"La N-VA, par la voix de Liesbeth Homans, est en plein déni de démocratie, en refusant à nouveau de suivre l'arrêt de l'assemblée du Conseil d'Etat. La Belgique mérite mieux que les tentatives de certains de la faire paraître ingouvernable", a indiqué le parti humaniste sur Twitter.

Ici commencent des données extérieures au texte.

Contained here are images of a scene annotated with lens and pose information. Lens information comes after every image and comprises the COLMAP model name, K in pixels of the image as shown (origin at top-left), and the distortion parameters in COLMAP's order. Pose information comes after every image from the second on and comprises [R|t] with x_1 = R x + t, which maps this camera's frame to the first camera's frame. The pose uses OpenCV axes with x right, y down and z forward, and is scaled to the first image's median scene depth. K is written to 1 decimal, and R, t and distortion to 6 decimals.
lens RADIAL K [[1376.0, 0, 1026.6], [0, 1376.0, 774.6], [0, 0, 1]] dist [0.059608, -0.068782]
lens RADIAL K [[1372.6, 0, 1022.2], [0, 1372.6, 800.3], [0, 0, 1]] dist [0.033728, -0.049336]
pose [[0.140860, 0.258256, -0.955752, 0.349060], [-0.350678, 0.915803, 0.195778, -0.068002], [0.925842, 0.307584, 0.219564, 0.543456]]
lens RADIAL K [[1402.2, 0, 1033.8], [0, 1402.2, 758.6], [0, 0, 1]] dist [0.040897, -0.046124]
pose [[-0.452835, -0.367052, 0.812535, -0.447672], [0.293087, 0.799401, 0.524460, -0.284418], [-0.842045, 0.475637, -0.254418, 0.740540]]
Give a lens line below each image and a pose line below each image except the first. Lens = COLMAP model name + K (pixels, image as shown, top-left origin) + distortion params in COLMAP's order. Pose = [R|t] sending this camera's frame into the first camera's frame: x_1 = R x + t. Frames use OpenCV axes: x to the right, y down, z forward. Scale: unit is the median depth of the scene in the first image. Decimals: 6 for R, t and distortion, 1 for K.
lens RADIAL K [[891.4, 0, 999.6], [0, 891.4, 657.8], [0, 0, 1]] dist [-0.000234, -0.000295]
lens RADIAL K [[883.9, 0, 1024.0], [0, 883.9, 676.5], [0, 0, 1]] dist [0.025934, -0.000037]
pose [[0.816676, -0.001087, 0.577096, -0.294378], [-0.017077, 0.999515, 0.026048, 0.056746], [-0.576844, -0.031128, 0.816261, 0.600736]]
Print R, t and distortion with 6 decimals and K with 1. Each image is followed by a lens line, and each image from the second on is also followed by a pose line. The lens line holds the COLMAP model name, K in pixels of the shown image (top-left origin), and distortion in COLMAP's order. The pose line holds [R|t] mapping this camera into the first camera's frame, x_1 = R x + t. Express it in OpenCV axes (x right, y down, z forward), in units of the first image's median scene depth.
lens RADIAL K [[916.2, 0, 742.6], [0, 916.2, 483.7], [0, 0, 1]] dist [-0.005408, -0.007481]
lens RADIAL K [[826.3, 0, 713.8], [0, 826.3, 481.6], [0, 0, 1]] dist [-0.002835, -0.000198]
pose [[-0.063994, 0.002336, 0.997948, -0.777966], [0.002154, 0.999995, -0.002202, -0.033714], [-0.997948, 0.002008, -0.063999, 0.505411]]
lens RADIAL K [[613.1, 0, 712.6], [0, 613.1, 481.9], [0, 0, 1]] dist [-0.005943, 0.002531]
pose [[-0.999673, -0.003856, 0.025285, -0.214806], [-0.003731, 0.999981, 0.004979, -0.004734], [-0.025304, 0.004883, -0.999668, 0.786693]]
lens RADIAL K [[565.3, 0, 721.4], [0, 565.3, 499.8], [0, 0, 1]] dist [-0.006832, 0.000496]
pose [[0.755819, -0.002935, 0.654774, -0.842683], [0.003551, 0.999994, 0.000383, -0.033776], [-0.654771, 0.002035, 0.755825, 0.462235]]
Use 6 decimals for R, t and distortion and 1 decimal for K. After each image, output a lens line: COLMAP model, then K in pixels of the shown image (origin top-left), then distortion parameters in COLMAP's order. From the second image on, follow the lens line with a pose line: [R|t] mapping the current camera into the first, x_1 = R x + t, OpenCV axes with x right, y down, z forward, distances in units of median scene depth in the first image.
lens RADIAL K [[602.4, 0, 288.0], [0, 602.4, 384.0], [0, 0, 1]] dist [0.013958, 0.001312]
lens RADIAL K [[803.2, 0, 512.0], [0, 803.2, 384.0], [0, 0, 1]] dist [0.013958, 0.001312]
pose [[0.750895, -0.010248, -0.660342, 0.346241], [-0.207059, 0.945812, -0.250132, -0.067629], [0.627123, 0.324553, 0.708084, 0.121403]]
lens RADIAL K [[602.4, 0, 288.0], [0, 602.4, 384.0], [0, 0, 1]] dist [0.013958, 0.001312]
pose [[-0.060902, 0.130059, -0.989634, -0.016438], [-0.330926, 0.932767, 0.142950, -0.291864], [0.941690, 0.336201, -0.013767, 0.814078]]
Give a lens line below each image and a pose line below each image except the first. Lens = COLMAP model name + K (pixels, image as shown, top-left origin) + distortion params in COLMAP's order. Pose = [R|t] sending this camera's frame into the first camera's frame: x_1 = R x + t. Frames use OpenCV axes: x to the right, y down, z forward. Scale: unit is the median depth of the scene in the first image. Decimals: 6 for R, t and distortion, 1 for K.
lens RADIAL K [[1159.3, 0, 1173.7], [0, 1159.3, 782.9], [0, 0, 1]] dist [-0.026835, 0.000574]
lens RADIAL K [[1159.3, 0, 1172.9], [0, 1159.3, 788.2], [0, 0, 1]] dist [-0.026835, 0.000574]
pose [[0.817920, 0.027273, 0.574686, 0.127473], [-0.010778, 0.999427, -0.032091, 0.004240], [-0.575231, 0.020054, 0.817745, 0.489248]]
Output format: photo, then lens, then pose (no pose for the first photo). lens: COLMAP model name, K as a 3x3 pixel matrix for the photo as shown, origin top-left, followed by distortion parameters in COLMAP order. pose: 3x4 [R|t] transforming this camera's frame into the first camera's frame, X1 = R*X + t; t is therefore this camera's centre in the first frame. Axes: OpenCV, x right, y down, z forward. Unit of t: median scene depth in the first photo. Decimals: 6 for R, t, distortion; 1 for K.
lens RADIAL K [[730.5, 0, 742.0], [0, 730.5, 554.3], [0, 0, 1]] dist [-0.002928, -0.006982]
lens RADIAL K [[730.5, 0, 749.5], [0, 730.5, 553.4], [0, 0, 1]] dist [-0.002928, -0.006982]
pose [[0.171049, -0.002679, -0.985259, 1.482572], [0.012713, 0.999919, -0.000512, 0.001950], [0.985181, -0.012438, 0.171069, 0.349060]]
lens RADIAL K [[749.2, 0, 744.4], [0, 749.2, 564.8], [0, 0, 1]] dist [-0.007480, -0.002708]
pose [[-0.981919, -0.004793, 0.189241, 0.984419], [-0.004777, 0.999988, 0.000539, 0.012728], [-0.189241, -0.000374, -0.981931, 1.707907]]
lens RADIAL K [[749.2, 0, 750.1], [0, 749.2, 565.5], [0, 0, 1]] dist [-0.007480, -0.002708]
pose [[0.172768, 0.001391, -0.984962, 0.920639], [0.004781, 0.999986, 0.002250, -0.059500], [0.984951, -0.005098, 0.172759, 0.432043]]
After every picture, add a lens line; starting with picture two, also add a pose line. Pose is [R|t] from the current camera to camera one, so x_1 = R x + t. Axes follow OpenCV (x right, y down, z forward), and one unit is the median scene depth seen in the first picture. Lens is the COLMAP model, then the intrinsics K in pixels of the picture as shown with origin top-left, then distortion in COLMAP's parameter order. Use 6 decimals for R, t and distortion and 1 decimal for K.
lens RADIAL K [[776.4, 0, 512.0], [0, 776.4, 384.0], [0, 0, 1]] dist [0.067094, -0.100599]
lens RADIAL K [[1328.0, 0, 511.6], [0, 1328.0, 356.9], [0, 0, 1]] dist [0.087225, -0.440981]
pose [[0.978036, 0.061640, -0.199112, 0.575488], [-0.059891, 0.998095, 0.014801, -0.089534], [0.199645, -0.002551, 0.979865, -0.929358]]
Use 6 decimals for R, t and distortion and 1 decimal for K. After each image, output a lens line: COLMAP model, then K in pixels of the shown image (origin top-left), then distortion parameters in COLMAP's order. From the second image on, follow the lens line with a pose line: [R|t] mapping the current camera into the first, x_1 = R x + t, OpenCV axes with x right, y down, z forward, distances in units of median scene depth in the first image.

"Le refus de Liesbeth Homans de nommer quatre bourgmestres démontre une nouvelle fois l'erreur d'avoir laissé en Flandre les communes à facilités lors de la scission de (l'arrondissement de Bruxelles-Hal-Vilvorde) BHV. Encore une conséquence désastreuse de la 6e réforme de l'État", a pour sa part indiqué le président de DéFI, Olivier Maingain, sur le même réseau social.

Plus tôt dans la journée, Mme Homans s'était déjà attirée des critiques francophones, dont celle de la ministre fédérale du Budget, Sophie Wilmès (MR).

"L'entêtement de la ministre Homans à nier les arrêts du Conseil d'État, de la Cour de Cassation, etc., constitue un déni de démocratie flagrant et intolérable pour les communes à facilités", avait-elle affirmé, elle aussi sur Twitter.

Mme Homans avait annoncé en matinée au micro de la VRT-radio son refus de nommer les bourgmestres de quatre des six communes à facilités de la périphérie bruxelloise, parce qu'elles (Drogenbos, Rhode-Saint-Genèse, Linkebeek et Wezembeek-Oppem) ont elles-mêmes envoyé les convocations électorales pour le scrutin communal du 14 octobre à la place.

Seules les deux communes à facilités de Wemmel et de Crainhem ont respecté les règles en la matière, selon Mme Homans, qui s'exprimait lors de l'émission "De Ochtend" de la chaîne publique flamande.